The Connecticut Citizens Defense League, which is part of a legal challenge to the state's law, has received thousands of inquiries about the law.

Wilson himself said he was required to register two of his guns, a Bushmaster and what he called a "plinker," a .22 caliber Walther P22 that he said because of some features is classified as an assault weapon.

Wilson said he hoped there will be some sort of amnesty if someone hadn't registered their gun or ammunition by Tuesday but wanted to. Several Republican state lawmakers Monday had called for an extension of the looming deadline, according to the Associated Press.

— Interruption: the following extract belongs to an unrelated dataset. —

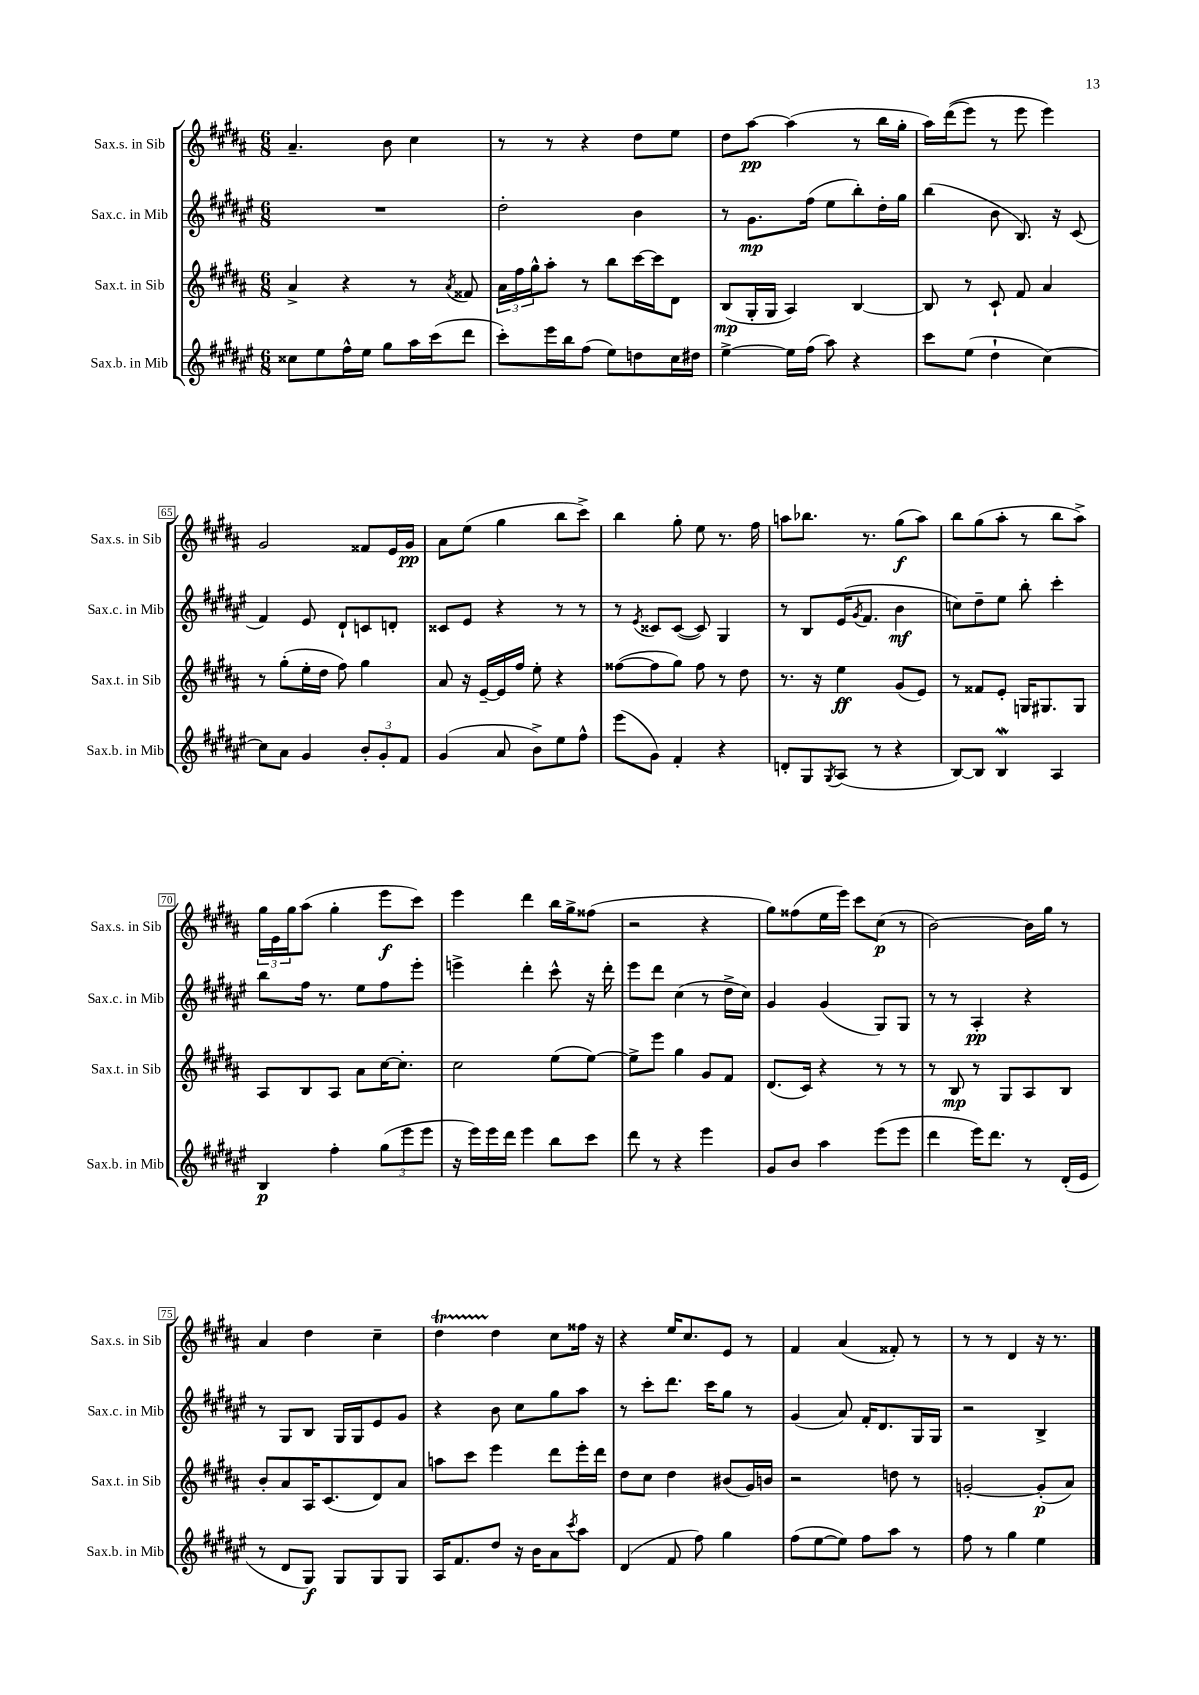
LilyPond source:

After Jan. 1, anyone with an unregistered assault weapon faces a Class D felony and a one-year mandatory prison term or in some cases a misdemeanor for a first-time offense if the owner can prove he possessed the assault weapon prior to Oct. 1, 1993. Otherwise, the state police website suggests that anyone in possession of an illegal weapon after Jan. 1 should, "render it permanently inoperable, sell the assault weapon to a federally licensed gun dealer or relinquish it to a law enforcement agency."

Lawlor's suggestion is to "get rid of it. You don't want to be caught with it."